Transcribed page contents:
BEGIN

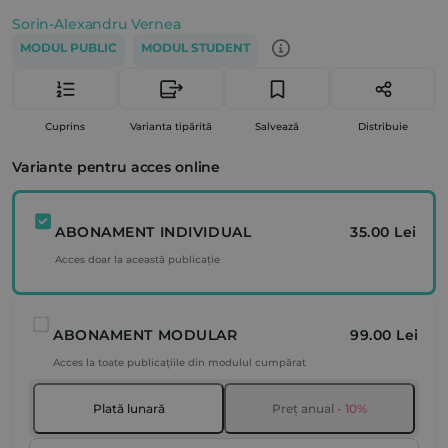
Sorin-Alexandru Vernea
MODUL PUBLIC
MODUL STUDENT
Cuprins
Varianta tipărită
Salvează
Distribuie
Variante pentru acces online
ABONAMENT INDIVIDUAL
35.00 Lei
Acces doar la această publicație
ABONAMENT MODULAR
99.00 Lei
Acces la toate publicațiile din modulul cumpărat
Plată lunară
Preț anual
- 10%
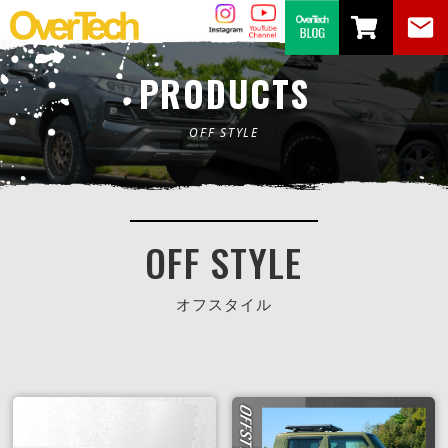
PRODUCTS
OFF STYLE
OFF STYLE
オフスタイル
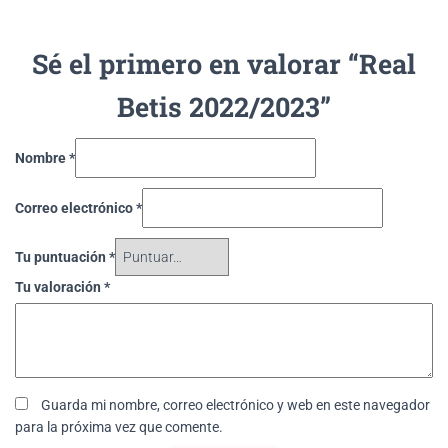
Sé el primero en valorar “Real
Betis 2022/2023”
Nombre
*
Correo electrónico
*
Tu puntuación
*
Tu valoración
*
Guarda mi nombre, correo electrónico y web en este navegador
para la próxima vez que comente.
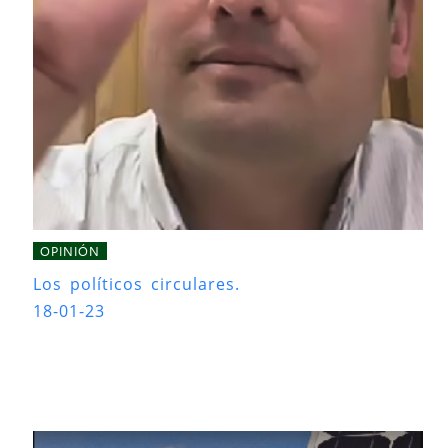
OPINIÓN
Los políticos circulares.
18-01-23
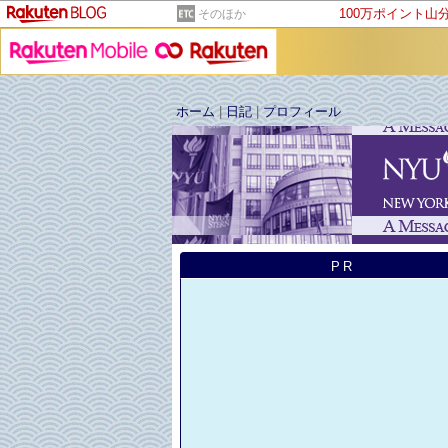
100万ポイント山
そのほか
ホーム
|
日記
|
プロフィール
PR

END

Your goal.
Retype the lines above exactly, no pictures.

Answer box.
Sorin-Alexandru Vernea
MODUL PUBLIC
MODUL STUDENT
Cuprins
Varianta tipărită
Salvează
Distribuie
Variante pentru acces online
ABONAMENT INDIVIDUAL
35.00 Lei
Acces doar la această publicație
ABONAMENT MODULAR
99.00 Lei
Acces la toate publicațiile din modulul cumpărat
Plată lunară
Preț anual
- 10%
PRODUCTS
OFF STYLE
OFF STYLE
オフスタイル
Sé el primero en valorar “Real
Betis 2022/2023”
Nombre
*
Correo electrónico
*
Tu puntuación
*
Tu valoración
*
Guarda mi nombre, correo electrónico y web en este navegador
para la próxima vez que comente.
OPINIÓN
Los políticos circulares.
18-01-23
100万ポイント山
そのほか
ホーム
|
日記
|
プロフィール
PR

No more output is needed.